When we left the Union League Club and headed east on Jackson, we approached a side street. Hanni stopped, of course. Traffic was rushing by at our parallel, cuing me that it was safe to cross. “Forward!” I commanded. Hanni looked both ways, and judging it safe, she pulled me forward. But then all of a sudden she jumped back. I followed her lead and heard the rush of a car literally inches in front of us. Hanni had seen the car turning right off the busy street. I hadn’t. She saved my life. I felt someone rush by us, then heard shouting down the side street. My heart was racing, but training at the Seeing Eye told me what to do next. “Walk backwards! Get on the sidewalk before you praise her!” I heard my trainer from years ago calling out in my head. We had practiced this very thing during training – staff members would drive Seeing Eye vans around town while we were out with our dogs, the van drivers would make quick turns and dart in front of us on purpose so we would feel how the dogs reacted.

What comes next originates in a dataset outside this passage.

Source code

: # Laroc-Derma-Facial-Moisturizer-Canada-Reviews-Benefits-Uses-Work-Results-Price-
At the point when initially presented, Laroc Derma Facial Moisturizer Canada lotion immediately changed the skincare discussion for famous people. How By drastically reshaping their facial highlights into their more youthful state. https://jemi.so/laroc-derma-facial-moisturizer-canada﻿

Back on the sidewalk, I got on all fours to hug Hanni. I was afraid from what had happened, of course. But even more, I was afraid that the near miss could scare Hanni from wanting to work again. I pet Hanni. I hugged her. I reassured her. People who’d seen what happened called out from across the street to make sure I was okay. I called out a “yes!” and just then a man bent down and patted me ever so slightly on the shoulder. “You alright, miss?” he asked. He was out of breath, panting. “I work at the Union League Club, I saw the whole thing.” It was a cab that had sped around the corner, he explained. The driver hadn’t even slowed down to make the turn. We stood up; I patted down my skirt and tried to regain my composure. Suddenly I realized. The sweet man panting beside me, worrying if Hanni and I were alright – he was the one I’d felt rush past while I was reassuring Hanni. “Was that you shouting?” I asked. “Yeah, I was trying to catch him,” the doorman said. “Sure you’re alright?” He asked. This kind of caring, coming from a complete stranger, made me feel better. I was sure, I told him. Hanni was alright, too. She stopped at every curb after that, and we proceeded with caution. But as always, we made it home. Safe & Sound.